THIS AMENDMENT NO. 1 dated as of May 1, 2009 (this “ Amendment ”), is entered into by and between NIC, INC. , a Colorado corporation, as the Borrower (the “ Borrower ”) and BANK OF AMERICA, N.A. , a national banking association, as Lender (the “ Lender ”).

 

RECITALS

 

A.             The Borrower and the Lender have entered into that certain Credit Agreement dated as of May 2, 2007 as modified by that certain Limited Waiver thereto dated July 22, 2008 (as so modified, the “ Credit Agreement ”).

 

B.             The Borrower and the Lender have agreed to certain amendments to the Credit Agreement as more fully described herein.

 

C.             The Amendment is subject to the representations and warranties of the Borrower and upon the terms and conditions set forth in this Amendment.

 

AGREEMENT

 

NOW, THEREFORE , in consideration of the foregoing Recitals, and other good and valuable consideration, the receipt and adequacy of which are hereby acknowledged, and intending to be legally bound, the Borrower and the Lender hereby agree as follows:

 

SECTION 1.          DEFINED TERMS.  Capitalized terms used herein but not otherwise defined herein shall have the meaning assigned to such terms in the Credit Agreement.

 

SECTION 2.          AMENDMENTS.

 

2.1           Section 1.01 of the Credit Agreement is hereby amended by amending and restating the defined terms set forth below to read in their entirety as follows:

 

Applicable Rate ” means, from time to time, the following percentages per annum, based upon the Leverage Ratio as set forth in the most recent Compliance Certificate received by the Lender pursuant to Section 6.02(b) :

 

Pricing Level

 

Leverage Ratio

 

Eurodollar
Rate+
Letters of

Credit

 

Base Rate+

 

1

 

< 1.25:1.00

 

1.50

%

0

 

2

 

>1.25:1.00

 

1.75

%

0

 

 



 

Any increase or decrease in the Applicable Rate resulting from a change in the Leverage Ratio shall become effective commencing on the 5th Business Day immediately following the date a Compliance Certificate is delivered pursuant to Section 6.02(b) ; provided , however , that if a Compliance Certificate is not delivered when due in accordance with such Section, then Pricing Level 2 shall apply commencing on the 5th Business Day following the date such Compliance Certificate was required to have been delivered.  The Applicable Rate in effect from the date of Amendment No. 1 to this Agreement through June 30, 2009 shall be determined based upon Pricing Level 1.

Rendered chart images

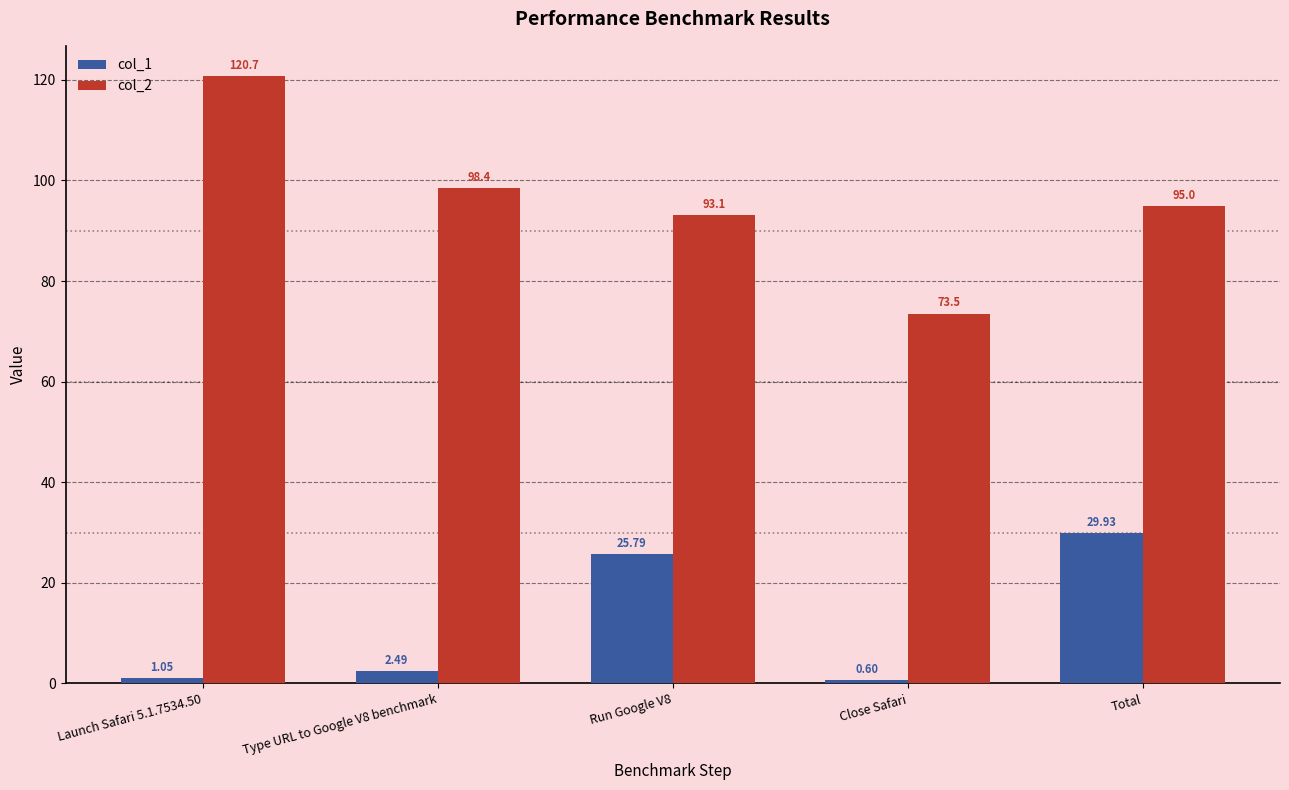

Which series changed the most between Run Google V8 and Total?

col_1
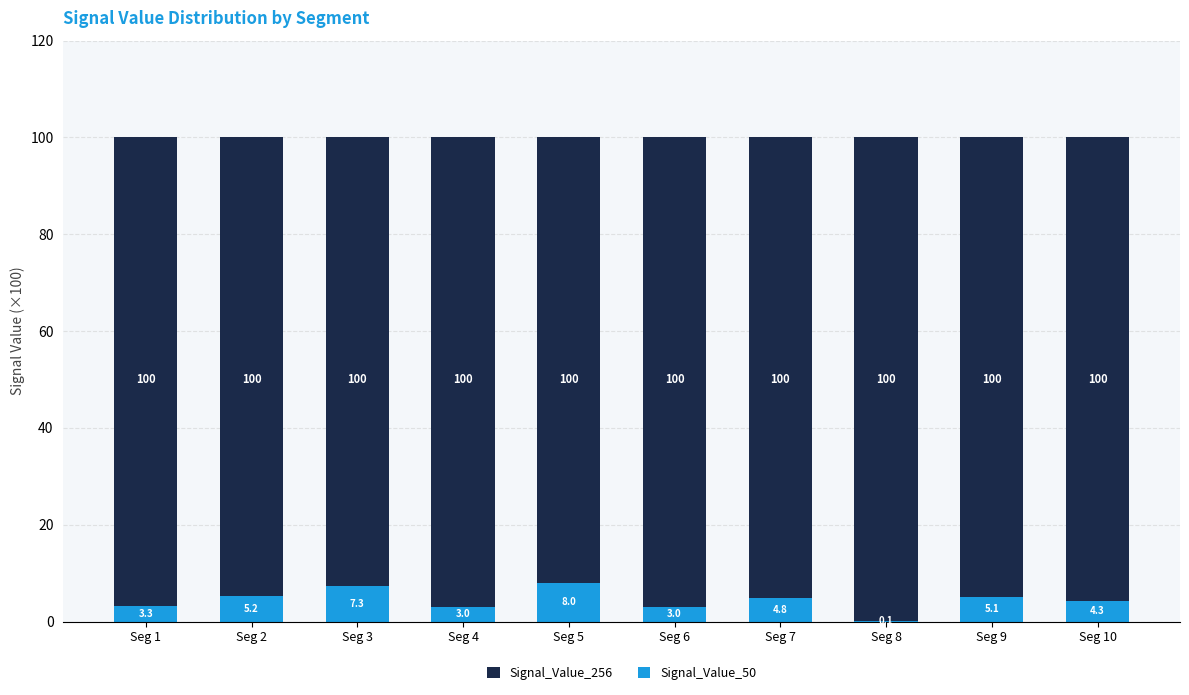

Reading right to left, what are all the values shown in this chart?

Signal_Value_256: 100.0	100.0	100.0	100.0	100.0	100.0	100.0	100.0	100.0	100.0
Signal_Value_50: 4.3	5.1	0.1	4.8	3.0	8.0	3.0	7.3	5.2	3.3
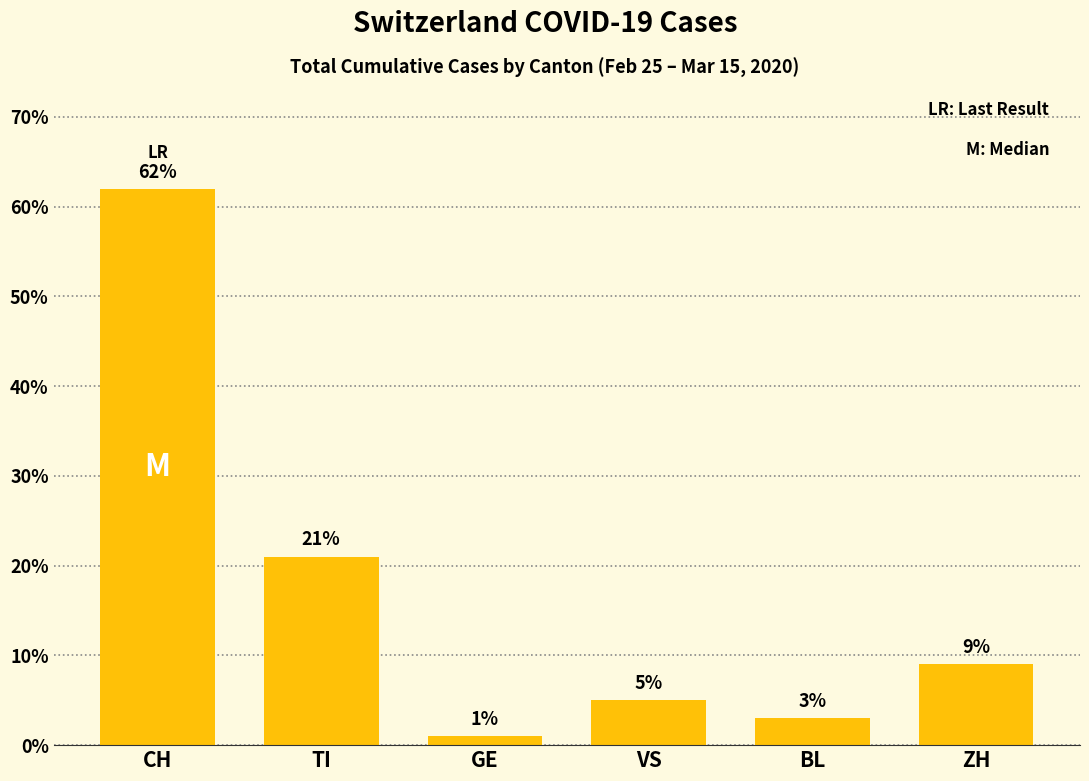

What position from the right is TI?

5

# [ASSIGNMENT A]
Could you reproduce the rows word for word, from the line containing "Reading right to" through the end of the rows? Leave out the pictures.
# [ASSIGNMENT B]
What comes next in the credit agreement amendment after its last sentence?
The amendment text and the rows are unrelated to each other.

# [ANSWER A]
Reading right to left, what are all the values shown in this chart?

Signal_Value_256: 100.0	100.0	100.0	100.0	100.0	100.0	100.0	100.0	100.0	100.0
Signal_Value_50: 4.3	5.1	0.1	4.8	3.0	8.0	3.0	7.3	5.2	3.3

What position from the right is TI?

5

# [ANSWER B]
 

Maturity Date ” means May 1, 2011; provided, however, that if such date is not a Business Day, the Maturity Date shall be the next preceding Business Day.

 

2.2           Section 2.08 of the Agreement is hereby amended by amending and restating such Section in its entirety to read as follows:

 

2.08       [Intentionally Omitted.]”

 

SECTION 3.          LIMITATIONS ON AMENDMENT.

 

3.1           The amendments set forth in Sections 2 above is effective for the purposes set forth herein and will be limited precisely as written and will not be deemed to (a) be a consent to any other amendment, waiver or modification of any other term or condition of the Credit Agreement or any other Loan Document, (b) otherwise prejudice any right or remedy which the Lender may now have or may have in the future under or in connection with the Credit Agreement or any other Loan Document or (c) be a consent to any future amendment, waiver or modification of any other term or condition of the Credit Agreement or any other Loan Document.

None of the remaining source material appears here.